Collection 

Systems Immunology

Submission status
Closed
Submission deadline

Over the past decade, experimental and computational approaches for deep molecular and cellular profiling have become readily available and widely used for profiling the immune system both in human and in model organisms. These techniques include genomic, epigenomic, transcriptomic, proteomic, metabolomic, antibody-omic and cellular phenotypic datasets. The broad focus of this systems immunology collection is on technologies that can be used to generate and interrogate combinations of these datasets in a principled fashion to uncover phenotypes and mechanisms underlying immunological states and disorders, and predictive dynamical models that can connect such high-throughput data to phenotypic/cell-state aspects. We are interested in manuscripts describing both computational and high-throughput experimental techniques including novel devices that can be used to generate and/or analyze these multi-omic datasets. A major emphasis of the collection will also be advances in single-cell technologies (e.g., scRNA-seq, scATAC-seq) either on the computational and/or experimental fronts. Manuscripts do not necessarily need to include both aspects; studies describing either novel computational approaches for the analyses of multi-omic datasets or creative experimental techniques for generating one or more of these datasets are welcome. However, manuscripts simply describing computational methods without demonstrating their applications on real-world datasets will not be considered a good fit for this collection.

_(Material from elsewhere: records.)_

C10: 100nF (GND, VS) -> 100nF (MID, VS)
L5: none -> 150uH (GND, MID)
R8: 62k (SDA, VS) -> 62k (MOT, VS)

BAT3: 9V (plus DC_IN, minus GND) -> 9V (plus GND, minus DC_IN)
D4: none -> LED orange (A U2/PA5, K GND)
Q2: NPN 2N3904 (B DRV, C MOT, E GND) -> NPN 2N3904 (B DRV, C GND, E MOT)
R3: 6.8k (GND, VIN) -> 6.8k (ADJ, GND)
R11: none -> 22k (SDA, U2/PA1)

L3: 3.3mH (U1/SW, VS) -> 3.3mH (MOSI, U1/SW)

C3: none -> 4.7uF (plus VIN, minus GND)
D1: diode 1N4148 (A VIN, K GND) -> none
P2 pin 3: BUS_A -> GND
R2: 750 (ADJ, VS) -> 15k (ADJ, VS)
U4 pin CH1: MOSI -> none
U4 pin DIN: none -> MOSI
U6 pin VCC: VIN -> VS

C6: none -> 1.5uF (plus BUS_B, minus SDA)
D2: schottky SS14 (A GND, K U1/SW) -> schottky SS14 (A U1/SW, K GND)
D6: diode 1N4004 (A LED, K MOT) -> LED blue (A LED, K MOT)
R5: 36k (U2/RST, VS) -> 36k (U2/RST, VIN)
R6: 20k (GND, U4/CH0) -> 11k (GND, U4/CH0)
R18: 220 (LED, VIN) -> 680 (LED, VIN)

Graphical representation of the layered approach to the model. Cytokine concentrations are inputted into the model to determine a portion of CD4+ T cell differentiation.

Editors

  • Mohit Kumar Jolly

    Indian Institute of Science Bangalore

  • Jishnu Das

    University of Pittsburgh School of Medicine

Dr. Jolly leads the Cancer Systems Biology group at Indian Institute of Science, Bangalore. His research focus is on decoding the underlying design principles of various cell-fate decision networks as well elucidating the emergent dynamics of phenotypic plasticity and non-genetic heterogeneity in multiple biological contexts – cellular differentiation and reprogramming, cancer metastasis and resistance against many therapies.

 

 

Dr. Das is an Assistant Professor leading a computational systems immunology research group at the Center for Systems Immunology, University of Pittsburgh. His research focuses on the development and use of novel network systems and functional genomic approaches to perform multi-scale integration of genomic and epigenomic datasets with biological networks to identify molecular phenotypes underlying a range of immunological disorders. He also uses high-dimensional statistical and interpretable machine learning techniques to integrate multi-omic datasets and elucidate molecular mechanisms of immune regulation and dysregulation.